Within each recruiting year, there are schools that distinguish themselves by hauling in a huge load of incoming talent. With the common knowledge that scholarships are limited in swimming, that can often leave fans scratching their heads. I see comments all the time on this site underneath a big commitment or signing asking how it is possible that so many swimmers are coming all at once.
It can be easy in the void to start attributing this to some form of cheating or trickery. However, there are several perfectly reasonable and by the book ways that schools find to land large recruiting classes.
#1, Create Value
People focus on scholarships and their amount because it is a tangible and measurable figure. What can’t be measured is the value that incoming athletes place on the given swimming environment in one school. The truth is that there are many swimmers that don’t take the highest scholarship offer.
They go somewhere where they think that they are going to have the best opportunity. This applies not only to swimming. Ivy League schools get consistently good recruiting classes without scholarship dollars, partially because of “need based” financial aid and partially because incoming athletes perceive great value in an Ivy League degree.
A school like NC State has seen a tremendous improvement in their recruitment, in my opinion mainly owing to the awesome job they have done in developing swimmers. Swimmers can look at swimmers who came to the school and see their great improvement and they see value in going to a school where they can do the same.
#2, Make the NCAA Rules Work For You
Lots of people like to criticize the NCAA for its Byzantine set of rules governing college athletics. However, knowledge of these rules is crucial to coaches looking to build a roster in the most cost-efficient way possible.
One of the ways that schools will often lessen the blow in the short term of a high scholarship signing is by delaying their “start” until the spring semester. Think of it this way, you only have 1/2 of a scholarship left to give but you have a stud recruit that can come in right away and score NCAA points. If you delay their start until January, you can still give them a “full ride” without spending more than the 1/2 scholarship in that given year.
#3, When It Comes to the Money, Don’t Forget About Geography
As I said in a previous post, being a public university in a top swimming state is a huge advantage. The reality is that most athletes are not on full scholarship. Therefore, there are a lot of swimmers looking at the bottom line.
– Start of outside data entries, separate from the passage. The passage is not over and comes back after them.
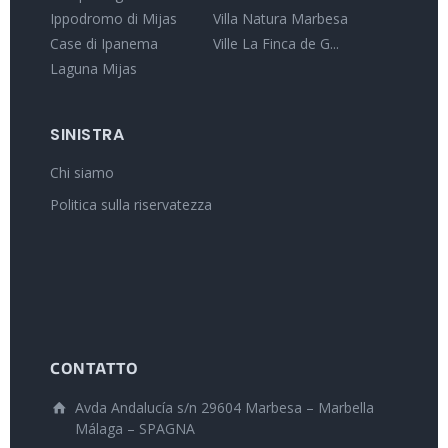
Ippodromo di Mijas
Villa Natura Marbesa
Case di Ipanema
Ville La Finca de G...
Laguna Mijas
SINISTRA
Chi siamo
Politica sulla riservatezza
CONTATTO
Avda Andalucía s/n 29604 Marbesa – Marbella
Málaga – SPAGNA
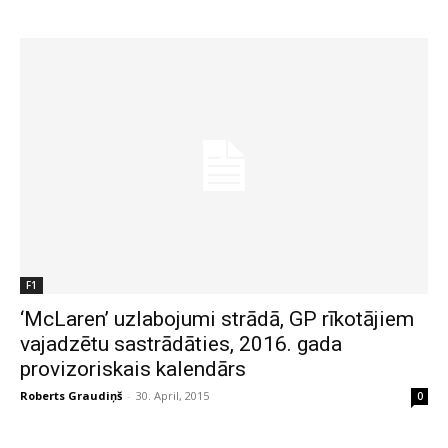
F1
‘McLaren’ uzlabojumi strādā, GP rīkotājiem
vajadzētu sastrādāties, 2016. gada
provizoriskais kalendārs
Roberts Graudiņš
-
30. April, 2015
0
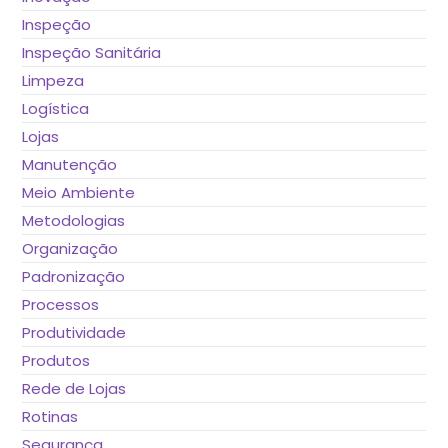
Inspeção
Inspeção Sanitária
Limpeza
Logística
Lojas
Manutenção
Meio Ambiente
Metodologias
Organização
Padronização
Processos
Produtividade
Produtos
Rede de Lojas
Rotinas
Segurança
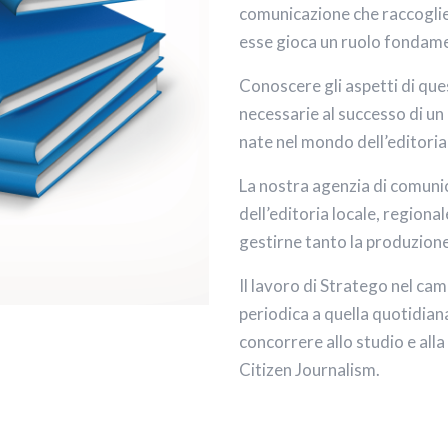
comunicazione che raccoglie
esse gioca un ruolo fondame
Conoscere gli aspetti di que
necessarie al successo di un
nate nel mondo dell’editoria
La nostra agenzia di comunic
dell’editoria locale, regiona
gestirne tanto la produzione
Il lavoro di Stratego nel ca
periodica a quella quotidian
concorrere allo studio e alla
Citizen Journalism.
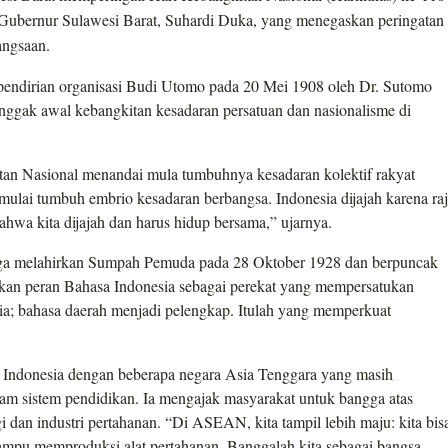
Gubernur Sulawesi Barat, Suhardi Duka, yang menegaskan peringatan 
angsaan.
 pendirian organisasi Budi Utomo pada 20 Mei 1908 oleh Dr. Sutomo
ggak awal kebangkitan kesadaran persatuan dan nasionalisme di
n Nasional menandai mula tumbuhnya kesadaran kolektif rakyat
mulai tumbuh embrio kesadaran berbangsa. Indonesia dijajah karena raj
ahwa kita dijajah dan harus hidup bersama,” ujarnya.
gga melahirkan Sumpah Pemuda pada 28 Oktober 1928 dan berpuncak
an peran Bahasa Indonesia sebagai perekat yang mempersatukan
ia; bahasa daerah menjadi pelengkap. Itulah yang memperkuat
Indonesia dengan beberapa negara Asia Tenggara yang masih
lam sistem pendidikan. Ia mengajak masyarakat untuk bangga atas
i dan industri pertahanan. “Di ASEAN, kita tampil lebih maju: kita bis
ampu memproduksi alat pertahanan. Banggalah kita sebagai bangsa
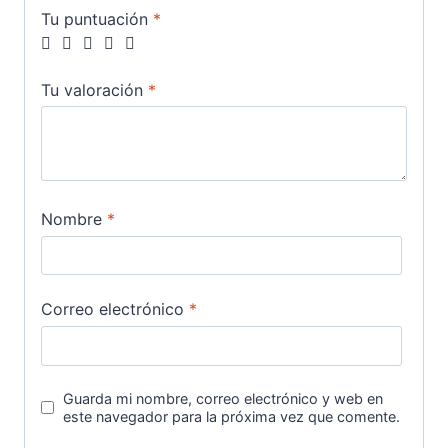
Tu puntuación
*
Tu valoración
*
Nombre
*
Correo electrónico
*
Guarda mi nombre, correo electrónico y web en
este navegador para la próxima vez que comente.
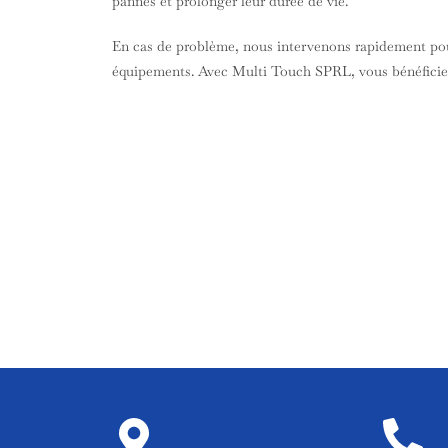
pannes et prolonger leur durée de vie.
En cas de problème, nous intervenons rapidement pou
équipements. Avec Multi Touch SPRL, vous bénéficiez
Generally, attending a public university in-state can be around half the cost of an out of state school, which combines with generous scholarship programs offered to all in-state students, not just athletes. This means that many programs with huge recruiting classes probably offer in-state swimmers a scholarship that is low in percentage but still gives them a better bottom line figure than they will find elsewhere. Combine this factor with the two above, and it’s easy to see how some of these schools are able to win so big in the recruiting game.